Papo reto
Manoel Soares visita sobrevivente de ataque a escola em Suzano
Colunista escreve nas edições de final de semana do Diário Gaúcho
As cabeças giravam de um lado para outro como se buscassem uma fenda no espaço-tempo que as levasse para as 7h do dia 13 de março. Lágrimas ainda presas na parte inferior da pálpebra se recusando a cair, pois sabiam que, na hora que a primeira rolasse sobre os rostos ruborizados pelo medo, é porque aquele que chamavam de “meu menino” já não estava mais ali.

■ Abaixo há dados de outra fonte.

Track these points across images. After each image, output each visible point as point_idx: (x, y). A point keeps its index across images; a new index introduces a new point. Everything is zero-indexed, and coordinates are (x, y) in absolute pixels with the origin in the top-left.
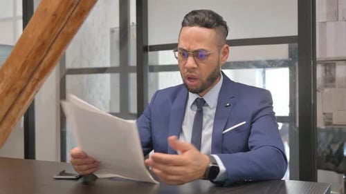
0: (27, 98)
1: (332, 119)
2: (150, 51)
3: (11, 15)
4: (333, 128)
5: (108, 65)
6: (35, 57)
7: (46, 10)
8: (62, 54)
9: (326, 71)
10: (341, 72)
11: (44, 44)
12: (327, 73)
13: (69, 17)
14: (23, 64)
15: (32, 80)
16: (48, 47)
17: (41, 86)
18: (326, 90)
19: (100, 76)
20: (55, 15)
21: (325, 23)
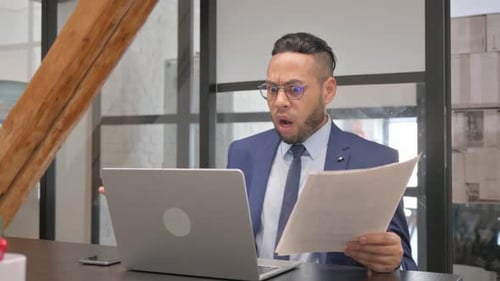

Dos celulares, podíamos ouvir os ecos dos gritos dos presentes nos vídeos gravados. A vontade é de abrir os caixões que usam para transportar os corpos e assoprar nas narinas e na boca até o corpo levantar. Essa vontade não é fruto de um altruísmo, mas de um pavor ensurdecedor que retumba no peito por cada mãe que naquela multidão vai sobre as próprias pernas em um urro de dor inimaginável para quem não viveu.
Ao falar com minha mãe ao telefone, ela me disse que nenhuma mãe aceita ouvir: “Seu filho está morto”. Ela estava certa, era como se a frase fosse dita em um idioma que elas não entendiam. Do nada, saíam do surto e diziam “Manda chamar meu filho”, como se o cérebro, em um mecanismo de sobrevivência, deletasse a informação da partida dele.
Transe
Eu, perdido em meio a tudo aquilo, lembrava dos meus pequenos e quase caía no transe. Sacudia a cabeça e tentava voltar, mas era complicado. De repente, o caos me apresenta esse cara da foto. José Vitor saiu com um machado cravado no peito e não somente conseguiu buscar socorro. Conversando com ele, vi que se sentia muito culpado por não ajudar os colegas que morreram.
Na hora, disse a ele que o machado que veio cravado em seu corpo poderia ter sido usado para matar mais pessoas. Sendo assim, ele ter saído de lá com o machado no peito foi uma forma de salvar vidas. Choramos juntos depois disso.